Foi isso que ouvi, no sítio arqueológico de Chinchero, de um professor conduzindo um grupo de crianças em uma excursão de uma escola local. A julgar pela fisionomia, tanto do professor, quanto dos alunos, eram todos de origem inca, estavam no seu território. Dizia o professor: “Levaram nossas riquezas, escravizaram nossos homens, estupraram nossas mulheres e queimaram nossas casas. Não foi uma conquista, foi uma invasão.”
Alguém ainda duvida, assim, que educação não seja um ato político?
a história se repetiu inúmeras vezes em todas as “conquistas” ocorridas ao longo dos séculos
ótima interpretação dos fatos, ótimo texto e melhor ainda sua incrivel capacidade intelectual
by the way, tive o prazer de conecer pessoalmente esse outro grnde homem – Paulo Freire
bjos e toda minha admiração amigo querido
Puxa, Lili, que bacana! Quando vc o conheceu?

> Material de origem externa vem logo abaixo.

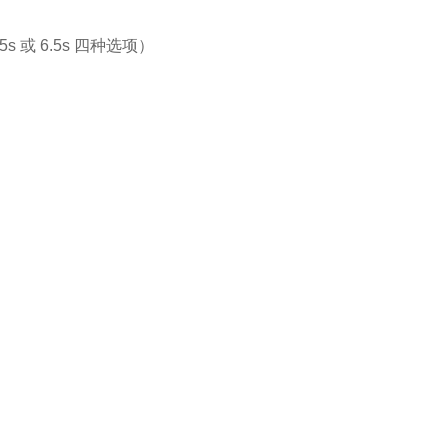
s 或 6.5s 四种选项）
）
出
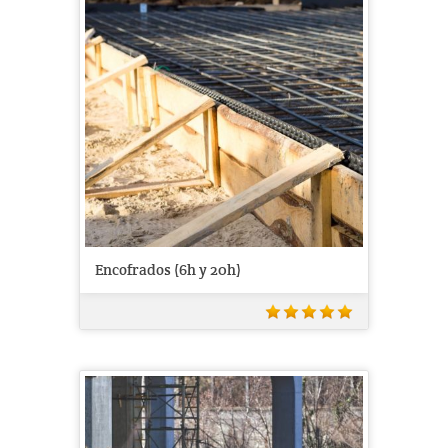
Encofrados (6h y 20h)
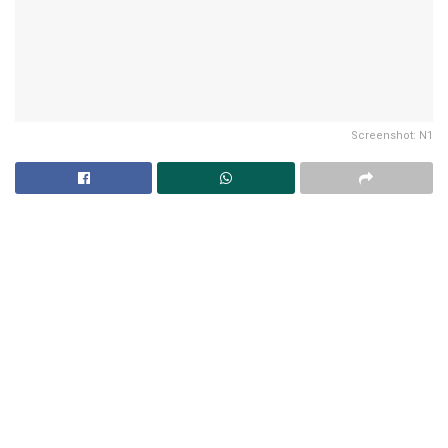
Screenshot: N1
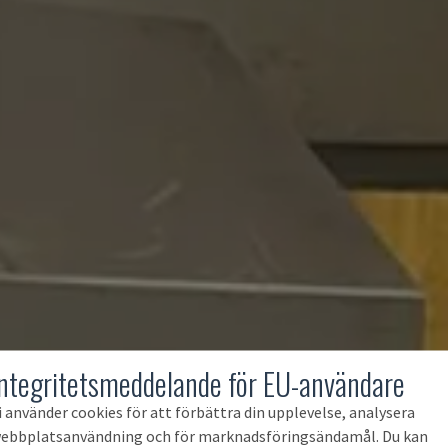
Integritetsmeddelande för EU-användare
i använder cookies för att förbättra din upplevelse, analysera
ebbplatsanvändning och för marknadsföringsändamål. Du kan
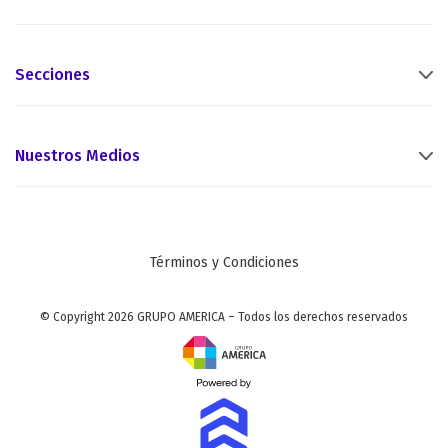
Secciones
Nuestros Medios
Términos y Condiciones
© Copyright 2026 GRUPO AMERICA – Todos los derechos reservados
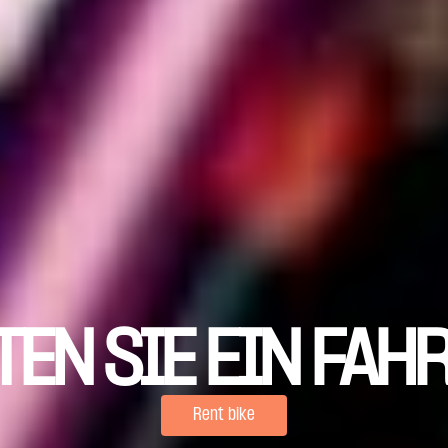
TEN SIE EIN FAH
Rent bike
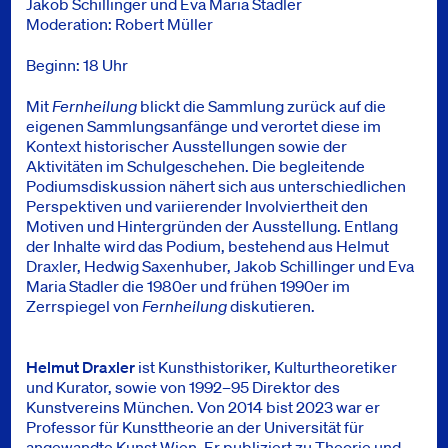
Jakob Schillinger und Eva Maria Stadler
Moderation: Robert Müller
Beginn: 18 Uhr
Mit
Fernheilung
blickt die Sammlung zurück auf die
eigenen Sammlungsanfänge und verortet diese im
Kontext historischer Ausstellungen sowie der
Aktivitäten im Schulgeschehen. Die begleitende
Podiumsdiskussion nähert sich aus unterschiedlichen
Perspektiven und variierender Involviertheit den
Motiven und Hintergründen der Ausstellung. Entlang
der Inhalte wird das Podium, bestehend aus Helmut
Draxler, Hedwig Saxenhuber, Jakob Schillinger und Eva
Maria Stadler die 1980er und frühen 1990er im
Zerrspiegel von
Fernheilung
diskutieren.
Helmut Draxler
ist Kunsthistoriker, Kulturtheoretiker
und Kurator, sowie von 1992–95 Direktor des
Kunstvereins München. Von 2014 bist 2023 war er
Professor für Kunsttheorie an der Universität für
angewandte Kunst Wien. Er publiziert zu Theorie und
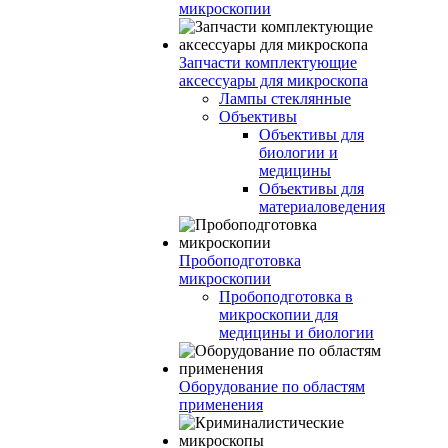
микроскопии
Запчасти комплектующие
аксессуары для микроскопа
Лампы стеклянные
Объективы
Объективы для
биологии и
медицины
Объективы для
материаловедения
Пробоподготовка
микроскопии
Пробоподготовка в
микроскопии для
медицины и биологии
Оборудование по областям
применения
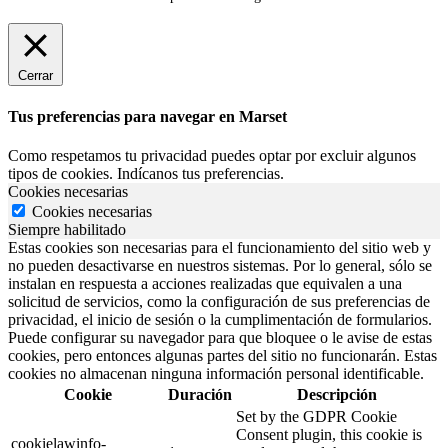
Cerrar
Tus preferencias para navegar en Marset
Como respetamos tu privacidad puedes optar por excluir algunos
tipos de cookies. Indícanos tus preferencias.
Cookies necesarias
Cookies necesarias
Siempre habilitado
Estas cookies son necesarias para el funcionamiento del sitio web y
no pueden desactivarse en nuestros sistemas. Por lo general, sólo se
instalan en respuesta a acciones realizadas que equivalen a una
solicitud de servicios, como la configuración de sus preferencias de
privacidad, el inicio de sesión o la cumplimentación de formularios.
Puede configurar su navegador para que bloquee o le avise de estas
cookies, pero entonces algunas partes del sitio no funcionarán. Estas
cookies no almacenan ninguna información personal identificable.
Cookie
Duración
Descripción
Set by the GDPR Cookie
Consent plugin, this cookie is
cookielawinfo-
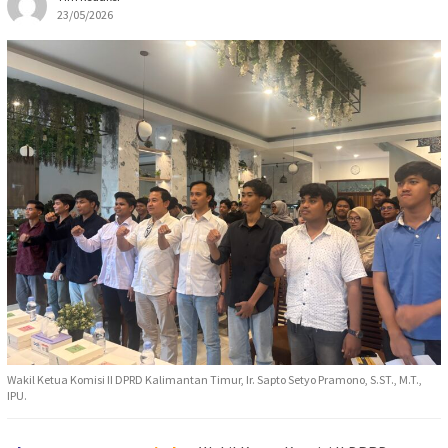
23/05/2026
Wakil Ketua Komisi II DPRD Kalimantan Timur, Ir. Sapto Setyo Pramono, S.ST., M.T.,
IPU.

comparo sua sabedoria, querido Maurício, à dos Incas e a de Paulo Freire! Parabéns por mais este relato, me enche de energia num belo início de semana!
Bom trabalho a todos!
O teórico de gabinete, Paulo Freire, escreve com palavras bonitas sobre a educação muito embora nunca tenha pisado numa sala de aula para saber e vivenciar, na prática, as angústias e dificuldades das crianças menos favorecidas e o quão é trabalhoso lidar com esses jovens e adolescentes, muitos com famílias esfaceladas pelo tráfico, prostituição e drogas da pior espécie. Eliana, a história nunca, em nenhum momento, se repete. Boa análise do nosso amigo sobre a cultura Inca.
A certeza da sobrevivência do povo inca se constata em cada lugar ou no “encaixe das pedras”, na preservação de sua história, na resistência do nativo em falar quéchua e na crença em seus deuses, excelente texto professor!